By Ben Schmidt
Dr. Karl Muck was a talented conductor and was the music director of the Boston Symphony Orchestra (BSO) from 1906 to 1908 and again from 1912 to 1918. Muck was born in Darmstadt, Bavaria in 1859, and moved along with his father to Switzerland in 1867, at 8 years old. He would later become a naturalized citizen of that nation, renouncing his German citizenship. Muck received his Ph.D. in Philosophy from the University of Leipzig, in Germany, and had a successful career as a conductor in Switzerland, Austria-Hungary, and Russia before eventually working in Berlin, where he would develop a friendship with the Kaiser while working in the Royal Opera. This was where the founder of the Boston Symphony Orchestra, Henry Lee Higginson, convinced him to move to the United States temporarily to join the BSO. After several years with the BSO, Muck found himself troubled when the United States entered World War I. Dr. Muck offered his resignation to Higginson, but was denied, and later Muck tried to make clear that he held no ill-intent towards the United States. One can only imagine his surprise, therefore, when he was told after the fact that a local radical newspaper had been pushing for Muck to play “The Star-Spangled Banner” before their show in Providence, Rhode Island in October 1917. Dr. Muck and Higginson claimed that Muck had never seen the papers, and Higginson had decided to dismiss the request out of hand, never informing Muck until well after the show, on the train ride back to Boston. That did not stop the newspapers of the region to begin claiming that Muck had purposefully dismissed the request, due to a rabid anti-American agenda that he allegedly held, despite facts to the contrary.

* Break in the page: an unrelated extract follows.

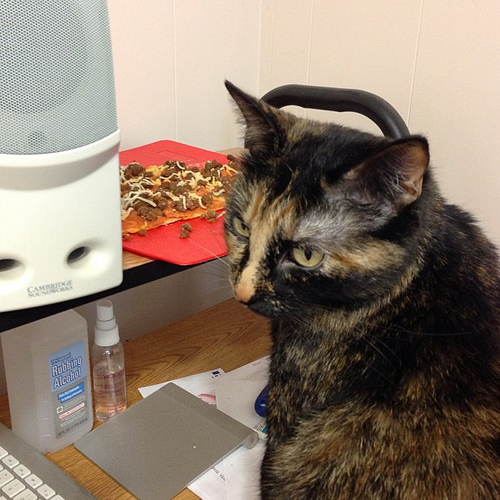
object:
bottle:
[89, 299, 127, 424]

Dr. Muck was arrested the night of March 25, 1918 without a warrant, due to the presidential proclamation allowing for the arrest of “enemy aliens.” Despite Muck and the Swiss Legation’s protests that Dr. Muck was in fact a Swiss citizen, not a German, the Department of Justice ordered him to be sent for internment on April 5. Dr. Muck was sent to Ft. Oglethorpe, where he became an important facet of camp life. He gathered those internees who had musical talent, including several other members of the Boston Symphony Orchestra and would arrange for the performances of the works of Wagner, Bach, and other German masters, whose performance was outlawed during the war. His performances were even heard by those outside the camp, who traveled to Ft. Oglethorpe to hear them. After the war’s end, Muck left the U.S. for Germany in August of 1919, where he was scorned by the post-war government for working under the Kaiser in the Royal Opera, followed soon after by the death of his wife. He briefly continued his career in conducting but was limited by the disapproval of the German public and was forced to take less prestigious positions. In 1933, he resigned from public life entirely, uncomfortable with the direction of the new Nazi-controlled government. He eventually had to move in with a friend for treatment of terminal nicotine poisoning before dying on March 4, 1940 in Stuttgart, Germany, at the age of 80.
Further Reading:
“Symphony Director Ordered Interned: Dr. Karl Muck, of Famous Boston Orchestra, Loses Appeal,” Washington Herald, April 6, 1918.
"Karl Muck not Deported: Did not Choose to Go, Department of Justice Official Says,” New York Times, Jul 17, 1919.
“Dr. Karl Muck: His Death Recalls Problems of the Artist in Time of War.” New York Times, March 10, 1940.
“U.S. Agents Arrest Muck.” Boston Daily Globe, March 26, 1918.
Neil Swidey, " Sex, spies, and the national anthem: The BSO scandal you’ve never heard of,” Boston Globe, November 2, 2017.